[Collection entries]
* * * * * * * * *

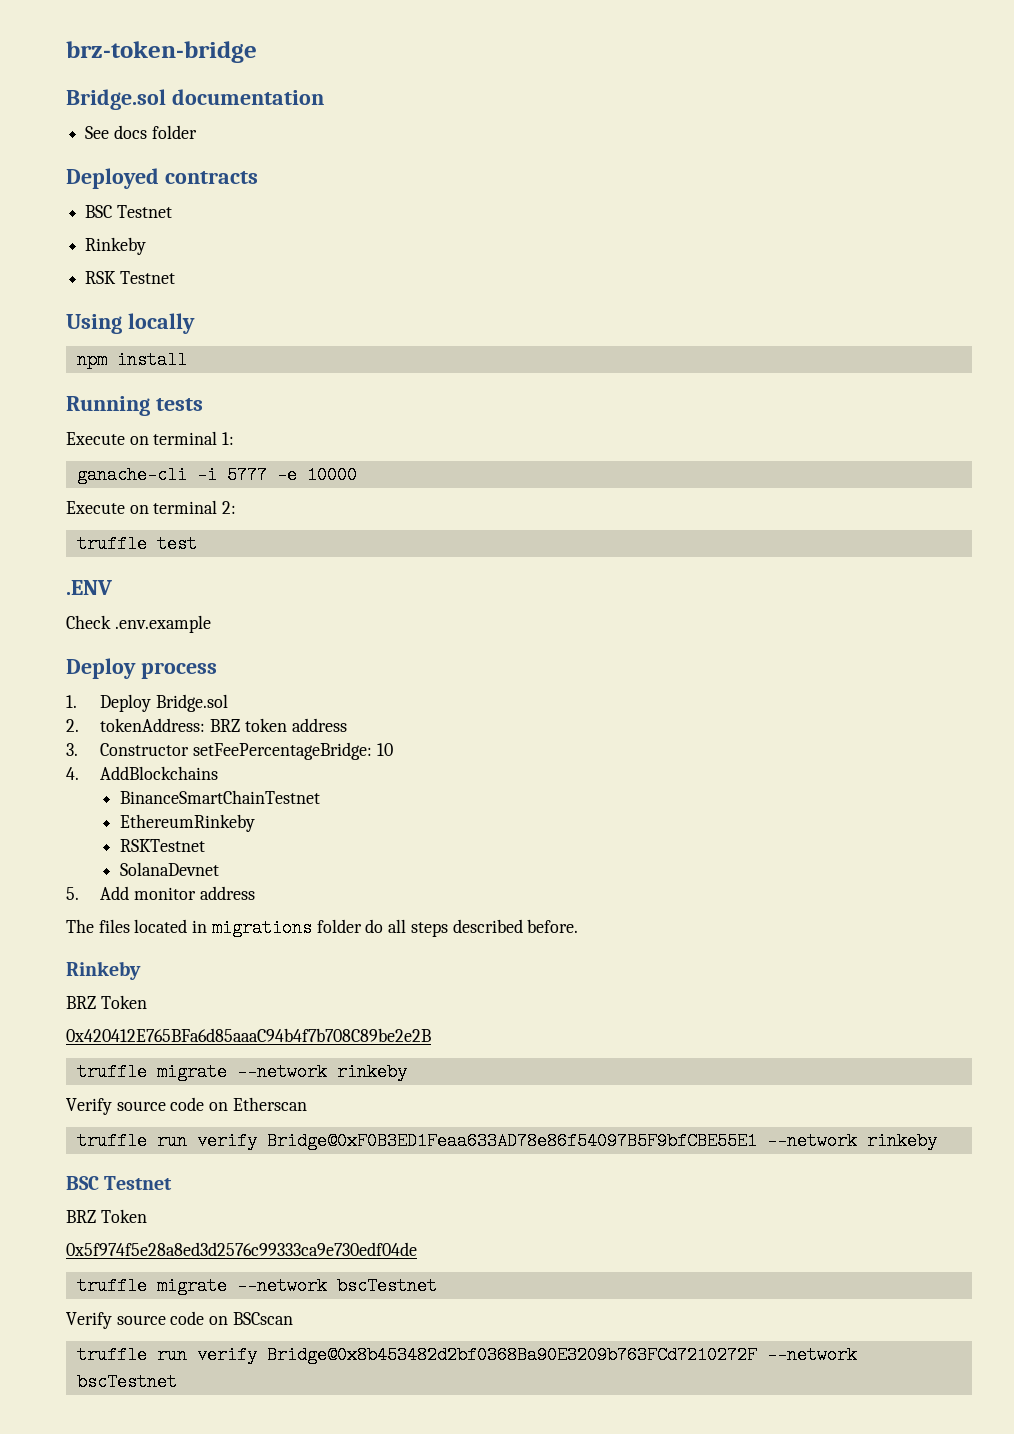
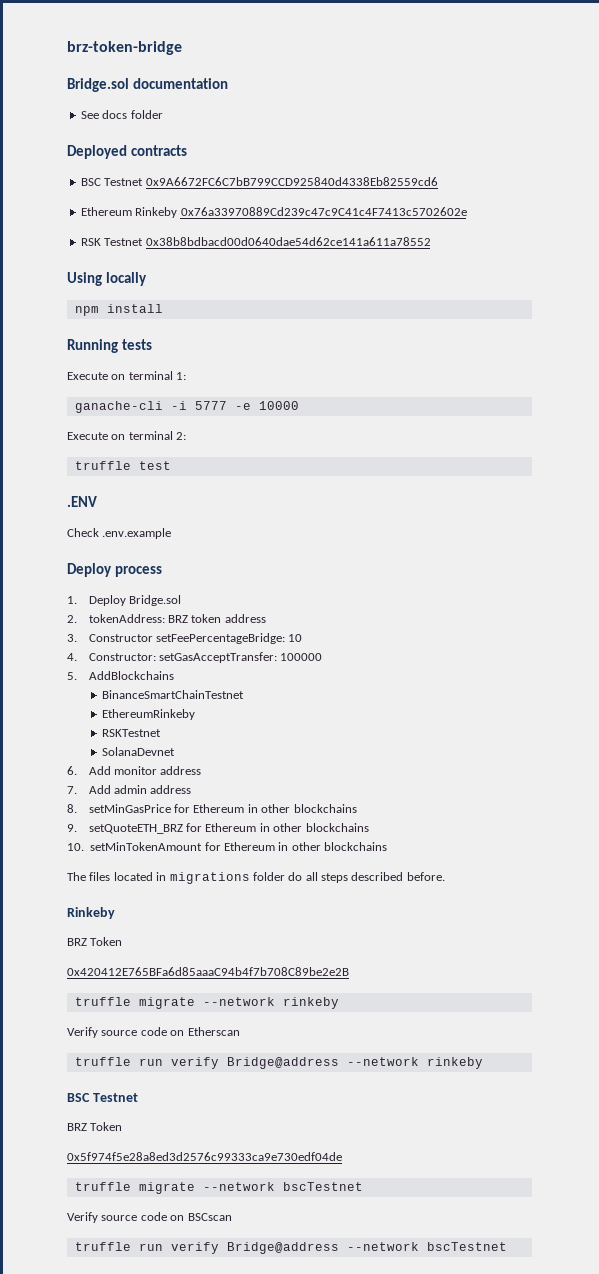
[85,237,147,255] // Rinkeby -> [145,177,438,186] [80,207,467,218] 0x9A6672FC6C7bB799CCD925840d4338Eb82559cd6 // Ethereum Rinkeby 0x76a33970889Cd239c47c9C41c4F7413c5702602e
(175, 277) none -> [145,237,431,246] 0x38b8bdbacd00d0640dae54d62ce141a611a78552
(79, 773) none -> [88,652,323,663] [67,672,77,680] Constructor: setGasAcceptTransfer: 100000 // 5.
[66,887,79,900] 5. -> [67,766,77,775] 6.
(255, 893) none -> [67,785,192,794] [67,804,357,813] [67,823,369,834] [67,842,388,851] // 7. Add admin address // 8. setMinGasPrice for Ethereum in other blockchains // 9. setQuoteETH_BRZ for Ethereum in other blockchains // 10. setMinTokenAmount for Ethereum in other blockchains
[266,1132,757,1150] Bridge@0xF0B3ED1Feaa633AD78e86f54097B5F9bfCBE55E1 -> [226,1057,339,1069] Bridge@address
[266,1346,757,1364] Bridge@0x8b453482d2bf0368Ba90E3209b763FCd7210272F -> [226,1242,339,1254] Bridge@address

* * * * * * * * *

THE TASK
Nothing but the exact text of the records should appear in your answer, with no pictures. Please write it out.

RESULT OF THE TASK
[85,237,147,255] // Rinkeby -> [145,177,438,186] [80,207,467,218] 0x9A6672FC6C7bB799CCD925840d4338Eb82559cd6 // Ethereum Rinkeby 0x76a33970889Cd239c47c9C41c4F7413c5702602e
(175, 277) none -> [145,237,431,246] 0x38b8bdbacd00d0640dae54d62ce141a611a78552
(79, 773) none -> [88,652,323,663] [67,672,77,680] Constructor: setGasAcceptTransfer: 100000 // 5.
[66,887,79,900] 5. -> [67,766,77,775] 6.
(255, 893) none -> [67,785,192,794] [67,804,357,813] [67,823,369,834] [67,842,388,851] // 7. Add admin address // 8. setMinGasPrice for Ethereum in other blockchains // 9. setQuoteETH_BRZ for Ethereum in other blockchains // 10. setMinTokenAmount for Ethereum in other blockchains
[266,1132,757,1150] Bridge@0xF0B3ED1Feaa633AD78e86f54097B5F9bfCBE55E1 -> [226,1057,339,1069] Bridge@address
[266,1346,757,1364] Bridge@0x8b453482d2bf0368Ba90E3209b763FCd7210272F -> [226,1242,339,1254] Bridge@address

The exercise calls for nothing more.